Pero la comparación es útil porque París tiene todo preparado para enfrentar una calamidad provocada por su emblemático río; es decir, que los mecanismos de auxilio y las redes de solidaridad están allí previamente dispuestas, y, aunque se produjeran graves consecuencias, es seguro que las autoridades municipales de París primero y las de la región Île de France después se pondrían al frente de las operaciones y no dejarían que el Arzobispo (cuya catedral se encuentra, por cierto, en una isla del Sena, amenazada de inundación) tuviera que empeñar su autoridad y su prestigio para suplir la inoperancia o la inacción de los agentes públicos, como sí ocurrió en Salta.

No se puede decir de ningún modo que el pueblo de París sea más solidario que el de Salta. La historia demuestra que el espíritu que anima a evitar o mitigar las desgracias del prójimo es parecido en los dos espacios. Lo que sí se puede afirmar, con contundencia, es que el margen de improvisación es muchísimo menor en París, como lo es en la mayoría de las ciudades importantes del mundo.

En Salta, por el contrario, el buen corazón de sus habitantes tropieza con la virtual ausencia de redes de solidaridad eficaces, con la falta de un voluntariado estable y comprometido, con el carácter artesanal de muchos de los servicios de emergencia, con el paternalismo del gobierno (que trata a las poblaciones vulnerables como animales en peligro de extinción), con la interferencia no siempre bienhechora de algunas organizaciones como la iglesia católica y con una pobreza generalizada de recursos.

Antes que colchones, frazadas, zapatillas y chapas, la solidaridad organizada se expresa a través de otros mecanismos como el pago de impuestos, las transferencias entre grupos sociales, el empleo registrado, los salarios suficientes, las rentas de sustitución o las prestaciones asistenciales. Es decir, a través de respuestas institucionales que en Salta se encuentran infradesarrolladas.

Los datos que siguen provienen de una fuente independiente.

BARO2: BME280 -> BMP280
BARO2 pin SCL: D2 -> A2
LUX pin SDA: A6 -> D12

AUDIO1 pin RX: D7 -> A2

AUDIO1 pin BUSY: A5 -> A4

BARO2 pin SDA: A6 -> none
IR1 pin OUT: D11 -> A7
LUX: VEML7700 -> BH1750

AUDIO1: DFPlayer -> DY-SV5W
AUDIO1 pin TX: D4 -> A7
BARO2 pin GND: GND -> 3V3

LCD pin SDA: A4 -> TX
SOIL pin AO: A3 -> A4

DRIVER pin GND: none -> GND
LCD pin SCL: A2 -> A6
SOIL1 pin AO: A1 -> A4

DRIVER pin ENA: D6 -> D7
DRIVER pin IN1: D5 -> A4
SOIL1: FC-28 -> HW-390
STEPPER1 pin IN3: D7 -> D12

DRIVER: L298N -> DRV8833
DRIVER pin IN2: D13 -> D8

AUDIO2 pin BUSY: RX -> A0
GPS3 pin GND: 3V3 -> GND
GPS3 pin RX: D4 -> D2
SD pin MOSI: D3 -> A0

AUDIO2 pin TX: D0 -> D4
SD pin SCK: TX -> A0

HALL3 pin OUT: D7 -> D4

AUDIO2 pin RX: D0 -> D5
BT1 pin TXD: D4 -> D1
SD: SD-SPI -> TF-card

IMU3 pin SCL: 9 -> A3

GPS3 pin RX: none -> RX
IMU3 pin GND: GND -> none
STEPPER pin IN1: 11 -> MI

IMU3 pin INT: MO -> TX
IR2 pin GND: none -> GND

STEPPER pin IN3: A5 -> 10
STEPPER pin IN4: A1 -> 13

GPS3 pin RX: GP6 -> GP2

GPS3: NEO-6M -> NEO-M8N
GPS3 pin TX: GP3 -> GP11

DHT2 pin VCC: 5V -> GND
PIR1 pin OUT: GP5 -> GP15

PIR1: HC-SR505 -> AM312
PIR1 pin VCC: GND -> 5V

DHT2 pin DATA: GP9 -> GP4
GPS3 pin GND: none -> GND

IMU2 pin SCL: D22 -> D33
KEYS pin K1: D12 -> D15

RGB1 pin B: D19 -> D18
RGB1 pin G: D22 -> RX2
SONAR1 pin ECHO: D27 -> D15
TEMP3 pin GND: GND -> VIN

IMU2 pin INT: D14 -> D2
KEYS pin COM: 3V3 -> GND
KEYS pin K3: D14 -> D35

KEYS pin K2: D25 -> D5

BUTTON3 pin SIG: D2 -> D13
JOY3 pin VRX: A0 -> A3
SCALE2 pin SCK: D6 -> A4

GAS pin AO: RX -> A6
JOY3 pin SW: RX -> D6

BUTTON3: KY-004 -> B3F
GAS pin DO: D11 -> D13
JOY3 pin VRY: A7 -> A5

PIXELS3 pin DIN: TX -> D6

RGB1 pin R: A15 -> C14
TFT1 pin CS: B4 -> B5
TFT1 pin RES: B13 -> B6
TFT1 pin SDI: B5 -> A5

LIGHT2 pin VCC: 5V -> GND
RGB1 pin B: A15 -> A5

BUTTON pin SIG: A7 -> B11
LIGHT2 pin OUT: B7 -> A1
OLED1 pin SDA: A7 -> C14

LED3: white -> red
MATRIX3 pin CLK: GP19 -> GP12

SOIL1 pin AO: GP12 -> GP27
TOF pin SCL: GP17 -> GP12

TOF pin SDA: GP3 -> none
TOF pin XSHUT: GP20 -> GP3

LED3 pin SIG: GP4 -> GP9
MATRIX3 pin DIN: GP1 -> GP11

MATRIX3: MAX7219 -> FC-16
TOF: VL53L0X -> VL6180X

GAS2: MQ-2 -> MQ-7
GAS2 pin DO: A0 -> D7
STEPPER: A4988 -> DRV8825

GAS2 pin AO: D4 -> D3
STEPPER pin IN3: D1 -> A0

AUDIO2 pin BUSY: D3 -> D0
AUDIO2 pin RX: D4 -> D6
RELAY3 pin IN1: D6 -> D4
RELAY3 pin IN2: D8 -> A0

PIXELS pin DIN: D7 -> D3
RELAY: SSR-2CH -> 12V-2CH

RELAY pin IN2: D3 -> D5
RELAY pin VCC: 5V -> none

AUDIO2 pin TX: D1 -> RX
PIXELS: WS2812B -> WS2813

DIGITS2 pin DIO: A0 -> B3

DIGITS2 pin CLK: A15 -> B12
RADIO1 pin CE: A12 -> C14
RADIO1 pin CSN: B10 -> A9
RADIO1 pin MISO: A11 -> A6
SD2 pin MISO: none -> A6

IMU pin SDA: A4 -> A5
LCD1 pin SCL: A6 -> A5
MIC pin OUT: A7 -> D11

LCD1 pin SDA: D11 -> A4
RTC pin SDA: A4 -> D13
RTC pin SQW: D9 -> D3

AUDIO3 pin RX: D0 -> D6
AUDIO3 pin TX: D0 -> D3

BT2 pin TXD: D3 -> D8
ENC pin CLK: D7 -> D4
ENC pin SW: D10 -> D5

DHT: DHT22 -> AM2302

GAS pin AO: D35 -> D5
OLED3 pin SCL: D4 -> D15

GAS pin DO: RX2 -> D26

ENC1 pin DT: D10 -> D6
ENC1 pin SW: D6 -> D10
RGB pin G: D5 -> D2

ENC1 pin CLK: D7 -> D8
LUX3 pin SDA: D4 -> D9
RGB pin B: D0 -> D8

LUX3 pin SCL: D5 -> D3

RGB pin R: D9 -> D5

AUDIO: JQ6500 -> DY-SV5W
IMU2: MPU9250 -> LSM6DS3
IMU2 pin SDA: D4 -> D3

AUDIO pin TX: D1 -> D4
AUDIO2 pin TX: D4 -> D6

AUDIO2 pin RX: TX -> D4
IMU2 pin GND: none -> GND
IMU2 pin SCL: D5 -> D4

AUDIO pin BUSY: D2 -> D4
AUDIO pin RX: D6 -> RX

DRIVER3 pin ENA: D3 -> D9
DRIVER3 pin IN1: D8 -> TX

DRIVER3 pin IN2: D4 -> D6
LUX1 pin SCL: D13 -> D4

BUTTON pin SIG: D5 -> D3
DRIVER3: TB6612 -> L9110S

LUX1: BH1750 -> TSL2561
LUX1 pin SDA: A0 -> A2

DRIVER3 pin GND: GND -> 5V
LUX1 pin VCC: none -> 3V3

Las calmidades son mucho más dolorosas cuando la improvisación toma el lugar de la solidaridad organizada, cuando las carencias del Estado obligan a movilizar recursos de una forma precipitada y sin controles y cuando el gobierno renuncia voluntariamente a liderar la respuesta social y deja librada la asistencia de los daminificados al alma caritativa de los conciudadanos, a la colaboración de los gobiernos vecinos o a la intercesión milagrosa de los sacerdotes.